◆ WHAT THE TASK ASKS ◆
Pictures aside, output each record exactly.

◆ SUPPLIED INFORMATION ◆
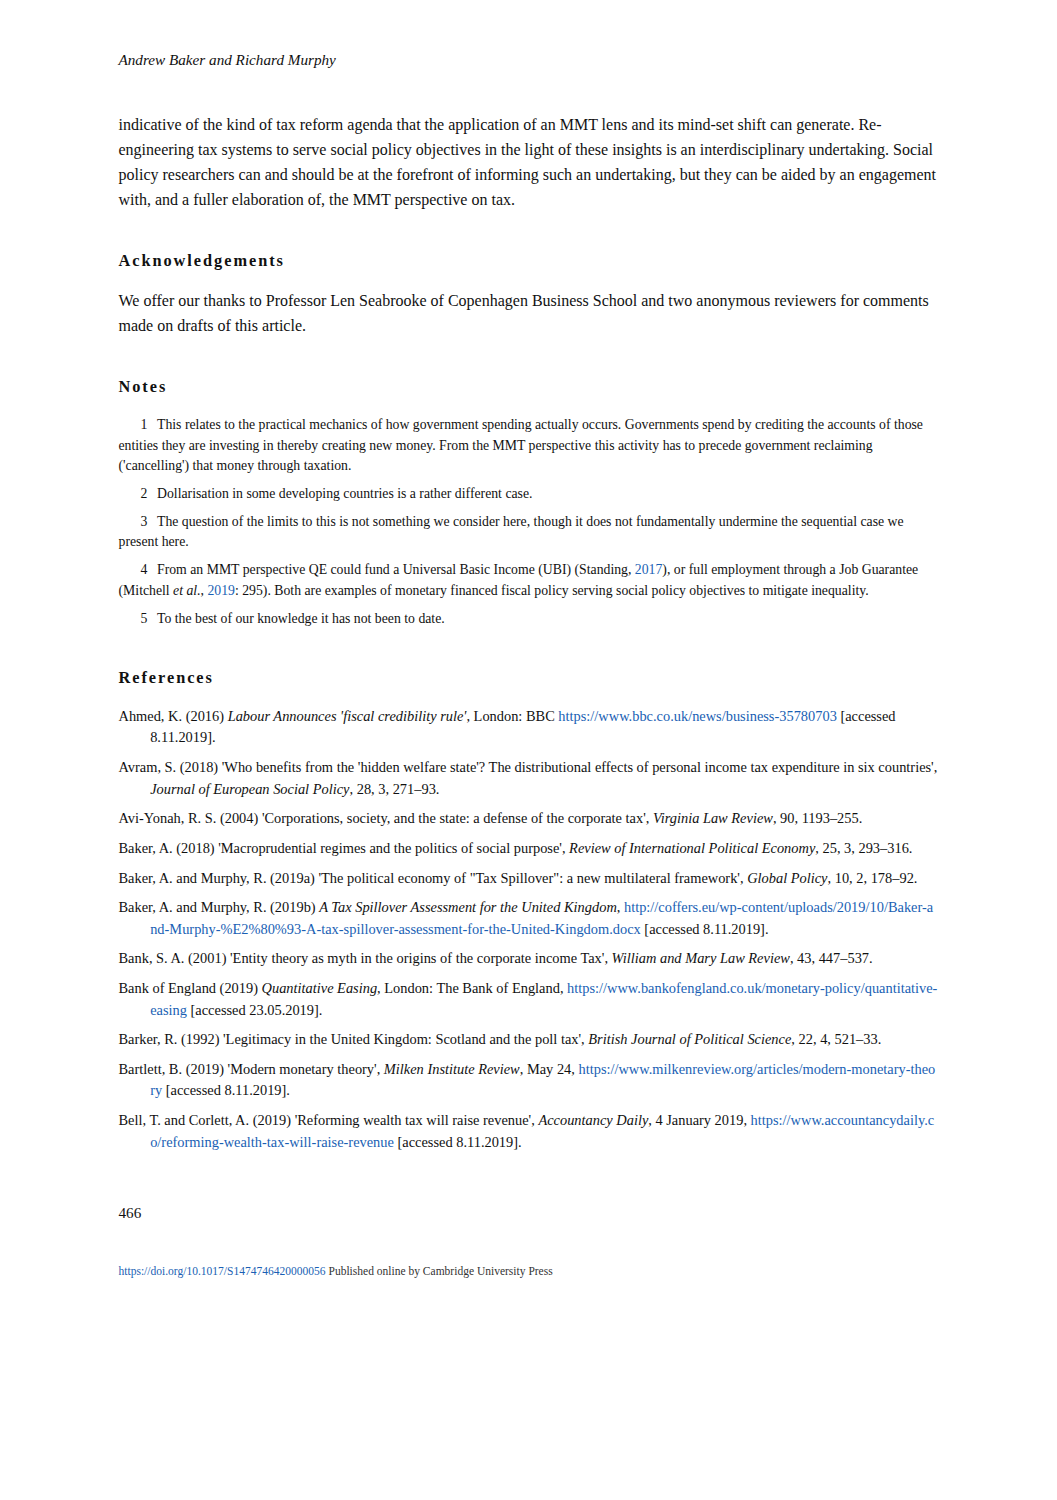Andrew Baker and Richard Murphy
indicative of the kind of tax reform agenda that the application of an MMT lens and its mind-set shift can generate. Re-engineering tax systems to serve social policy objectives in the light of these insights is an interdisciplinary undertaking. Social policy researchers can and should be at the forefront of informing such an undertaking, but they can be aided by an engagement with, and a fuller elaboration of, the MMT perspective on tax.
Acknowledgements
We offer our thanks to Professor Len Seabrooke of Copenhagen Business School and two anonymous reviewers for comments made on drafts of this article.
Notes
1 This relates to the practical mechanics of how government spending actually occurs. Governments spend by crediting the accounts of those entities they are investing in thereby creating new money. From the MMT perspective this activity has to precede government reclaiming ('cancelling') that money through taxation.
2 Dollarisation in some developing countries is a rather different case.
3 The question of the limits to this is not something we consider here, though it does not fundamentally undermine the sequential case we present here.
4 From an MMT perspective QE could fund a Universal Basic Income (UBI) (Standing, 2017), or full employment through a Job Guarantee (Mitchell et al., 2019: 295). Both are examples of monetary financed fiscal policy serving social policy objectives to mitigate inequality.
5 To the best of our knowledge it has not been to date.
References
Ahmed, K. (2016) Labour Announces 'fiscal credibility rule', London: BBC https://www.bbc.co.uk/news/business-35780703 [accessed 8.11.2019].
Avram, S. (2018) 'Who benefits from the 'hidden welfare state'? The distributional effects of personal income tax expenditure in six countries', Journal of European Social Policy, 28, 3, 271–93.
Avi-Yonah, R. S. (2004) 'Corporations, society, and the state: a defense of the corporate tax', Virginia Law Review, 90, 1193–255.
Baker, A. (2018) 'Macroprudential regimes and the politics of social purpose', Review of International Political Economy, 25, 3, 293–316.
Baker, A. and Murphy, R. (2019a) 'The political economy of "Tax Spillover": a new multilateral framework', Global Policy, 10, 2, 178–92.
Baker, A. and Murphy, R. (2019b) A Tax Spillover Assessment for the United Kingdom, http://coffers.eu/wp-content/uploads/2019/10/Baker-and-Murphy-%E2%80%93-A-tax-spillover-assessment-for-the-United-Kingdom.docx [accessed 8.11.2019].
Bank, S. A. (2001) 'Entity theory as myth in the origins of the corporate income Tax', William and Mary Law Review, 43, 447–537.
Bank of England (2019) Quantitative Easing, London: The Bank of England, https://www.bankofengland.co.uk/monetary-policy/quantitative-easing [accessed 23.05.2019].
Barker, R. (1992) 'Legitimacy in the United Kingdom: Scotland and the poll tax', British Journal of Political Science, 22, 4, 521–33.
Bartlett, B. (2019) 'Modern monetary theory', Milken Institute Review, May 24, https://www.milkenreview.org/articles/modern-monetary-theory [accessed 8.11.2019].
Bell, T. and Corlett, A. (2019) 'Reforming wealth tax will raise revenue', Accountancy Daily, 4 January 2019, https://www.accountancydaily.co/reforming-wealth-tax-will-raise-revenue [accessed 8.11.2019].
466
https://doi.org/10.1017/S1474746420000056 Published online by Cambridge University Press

◆ RESPONSE ◆
Andrew Baker and Richard Murphy
indicative of the kind of tax reform agenda that the application of an MMT lens and its mind-set shift can generate. Re-engineering tax systems to serve social policy objectives in the light of these insights is an interdisciplinary undertaking. Social policy researchers can and should be at the forefront of informing such an undertaking, but they can be aided by an engagement with, and a fuller elaboration of, the MMT perspective on tax.
Acknowledgements
We offer our thanks to Professor Len Seabrooke of Copenhagen Business School and two anonymous reviewers for comments made on drafts of this article.
Notes
1 This relates to the practical mechanics of how government spending actually occurs. Governments spend by crediting the accounts of those entities they are investing in thereby creating new money. From the MMT perspective this activity has to precede government reclaiming ('cancelling') that money through taxation.
2 Dollarisation in some developing countries is a rather different case.
3 The question of the limits to this is not something we consider here, though it does not fundamentally undermine the sequential case we present here.
4 From an MMT perspective QE could fund a Universal Basic Income (UBI) (Standing, 2017), or full employment through a Job Guarantee (Mitchell et al., 2019: 295). Both are examples of monetary financed fiscal policy serving social policy objectives to mitigate inequality.
5 To the best of our knowledge it has not been to date.
References
Ahmed, K. (2016) Labour Announces 'fiscal credibility rule', London: BBC https://www.bbc.co.uk/news/business-35780703 [accessed 8.11.2019].
Avram, S. (2018) 'Who benefits from the 'hidden welfare state'? The distributional effects of personal income tax expenditure in six countries', Journal of European Social Policy, 28, 3, 271–93.
Avi-Yonah, R. S. (2004) 'Corporations, society, and the state: a defense of the corporate tax', Virginia Law Review, 90, 1193–255.
Baker, A. (2018) 'Macroprudential regimes and the politics of social purpose', Review of International Political Economy, 25, 3, 293–316.
Baker, A. and Murphy, R. (2019a) 'The political economy of "Tax Spillover": a new multilateral framework', Global Policy, 10, 2, 178–92.
Baker, A. and Murphy, R. (2019b) A Tax Spillover Assessment for the United Kingdom, http://coffers.eu/wp-content/uploads/2019/10/Baker-and-Murphy-%E2%80%93-A-tax-spillover-assessment-for-the-United-Kingdom.docx [accessed 8.11.2019].
Bank, S. A. (2001) 'Entity theory as myth in the origins of the corporate income Tax', William and Mary Law Review, 43, 447–537.
Bank of England (2019) Quantitative Easing, London: The Bank of England, https://www.bankofengland.co.uk/monetary-policy/quantitative-easing [accessed 23.05.2019].
Barker, R. (1992) 'Legitimacy in the United Kingdom: Scotland and the poll tax', British Journal of Political Science, 22, 4, 521–33.
Bartlett, B. (2019) 'Modern monetary theory', Milken Institute Review, May 24, https://www.milkenreview.org/articles/modern-monetary-theory [accessed 8.11.2019].
Bell, T. and Corlett, A. (2019) 'Reforming wealth tax will raise revenue', Accountancy Daily, 4 January 2019, https://www.accountancydaily.co/reforming-wealth-tax-will-raise-revenue [accessed 8.11.2019].
466
https://doi.org/10.1017/S1474746420000056 Published online by Cambridge University Press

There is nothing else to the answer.